Human keypoint data:
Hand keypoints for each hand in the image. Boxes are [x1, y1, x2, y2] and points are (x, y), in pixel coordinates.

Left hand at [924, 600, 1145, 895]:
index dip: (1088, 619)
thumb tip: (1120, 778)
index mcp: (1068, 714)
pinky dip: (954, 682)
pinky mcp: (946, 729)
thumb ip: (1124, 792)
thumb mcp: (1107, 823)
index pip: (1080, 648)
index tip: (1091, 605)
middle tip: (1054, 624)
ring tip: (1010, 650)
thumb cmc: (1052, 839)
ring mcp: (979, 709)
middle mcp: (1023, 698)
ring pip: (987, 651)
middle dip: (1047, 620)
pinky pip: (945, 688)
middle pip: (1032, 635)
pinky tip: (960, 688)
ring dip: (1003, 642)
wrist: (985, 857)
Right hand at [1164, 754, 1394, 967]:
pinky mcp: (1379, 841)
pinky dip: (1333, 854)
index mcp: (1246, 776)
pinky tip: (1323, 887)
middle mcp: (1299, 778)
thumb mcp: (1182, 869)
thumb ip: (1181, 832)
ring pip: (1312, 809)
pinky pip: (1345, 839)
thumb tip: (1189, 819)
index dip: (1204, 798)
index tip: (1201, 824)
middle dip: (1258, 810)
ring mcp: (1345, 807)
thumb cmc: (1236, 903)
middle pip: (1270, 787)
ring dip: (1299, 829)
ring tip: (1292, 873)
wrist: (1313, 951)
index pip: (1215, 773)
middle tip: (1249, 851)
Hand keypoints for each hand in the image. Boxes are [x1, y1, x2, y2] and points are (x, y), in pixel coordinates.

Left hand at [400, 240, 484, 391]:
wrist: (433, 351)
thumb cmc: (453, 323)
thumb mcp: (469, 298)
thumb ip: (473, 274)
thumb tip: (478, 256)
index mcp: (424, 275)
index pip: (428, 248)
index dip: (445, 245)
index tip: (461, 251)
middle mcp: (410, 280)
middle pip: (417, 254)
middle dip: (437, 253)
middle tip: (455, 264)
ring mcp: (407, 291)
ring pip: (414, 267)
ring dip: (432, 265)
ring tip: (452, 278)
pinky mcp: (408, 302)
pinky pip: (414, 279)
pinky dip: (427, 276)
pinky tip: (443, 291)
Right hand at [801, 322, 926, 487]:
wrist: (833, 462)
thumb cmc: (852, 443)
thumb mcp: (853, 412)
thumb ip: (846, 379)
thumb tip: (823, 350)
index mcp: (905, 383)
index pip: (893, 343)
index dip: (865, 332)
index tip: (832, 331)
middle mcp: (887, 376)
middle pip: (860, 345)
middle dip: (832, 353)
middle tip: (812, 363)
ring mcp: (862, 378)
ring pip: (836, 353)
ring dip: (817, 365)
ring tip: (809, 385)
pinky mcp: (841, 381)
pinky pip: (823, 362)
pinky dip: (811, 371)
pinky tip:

What this task involves =
Please make an exact copy of every record, leaving nothing out.

Result of the task =
Hand keypoints for each hand in the image. Boxes are [x1, y1, x2, y2] and points are (x, y), in pixel coordinates.

Left hand at [924, 600, 1145, 895]:
index dip: (1088, 619)
thumb tip: (1120, 778)
index mcp: (1068, 714)
pinky dip: (954, 682)
pinky mcp: (946, 729)
thumb ip: (1124, 792)
thumb mcp: (1107, 823)
index pip: (1080, 648)
index tip: (1091, 605)
middle tip: (1054, 624)
ring tip: (1010, 650)
thumb cmc: (1052, 839)
ring mcp: (979, 709)
middle mcp: (1023, 698)
ring pip: (987, 651)
middle dip: (1047, 620)
pinky pip: (945, 688)
middle pip: (1032, 635)
pinky tip: (960, 688)
ring dip: (1003, 642)
wrist: (985, 857)
Right hand at [1164, 754, 1394, 967]:
pinky mcp: (1379, 841)
pinky dip: (1333, 854)
index mcp: (1246, 776)
pinky tip: (1323, 887)
middle mcp: (1299, 778)
thumb mcp: (1182, 869)
thumb ip: (1181, 832)
ring pip: (1312, 809)
pinky pip: (1345, 839)
thumb tip: (1189, 819)
index dip: (1204, 798)
index tip: (1201, 824)
middle dip: (1258, 810)
ring mcp: (1345, 807)
thumb cmc: (1236, 903)
middle pip: (1270, 787)
ring dip: (1299, 829)
ring tip: (1292, 873)
wrist: (1313, 951)
index pip: (1215, 773)
middle tip: (1249, 851)
Hand keypoints for each hand in the image. Boxes are [x1, y1, x2, y2] and points are (x, y), in pixel coordinates.

Left hand at [400, 240, 484, 391]:
wrist: (433, 351)
thumb cmc: (453, 323)
thumb mcp: (469, 298)
thumb ip: (473, 274)
thumb tip: (478, 256)
index mcp: (424, 275)
index pip: (428, 248)
index dip: (445, 245)
index tip: (461, 251)
middle mcp: (410, 280)
middle pip: (417, 254)
middle dip: (437, 253)
middle tip: (455, 264)
ring mcp: (407, 291)
ring pip: (414, 267)
ring dip: (432, 265)
ring tip: (452, 278)
pinky mcp: (408, 302)
pinky pip: (414, 279)
pinky dip: (427, 276)
pinky tip: (443, 291)
Right hand at [801, 322, 926, 487]:
wrist: (833, 462)
thumb cmc: (852, 443)
thumb mcp: (853, 412)
thumb ip: (846, 379)
thumb tip: (823, 350)
index mcp: (905, 383)
index pip: (893, 343)
index dip: (865, 332)
index tip: (832, 331)
middle mcp: (887, 376)
middle pip: (860, 345)
middle dip: (832, 353)
middle tip: (812, 363)
ring mcp: (862, 378)
ring pip: (836, 353)
ring dip: (817, 365)
ring tip: (809, 385)
pinky mcp: (841, 381)
pinky pip: (823, 362)
pinky dip: (811, 371)
pinky tip:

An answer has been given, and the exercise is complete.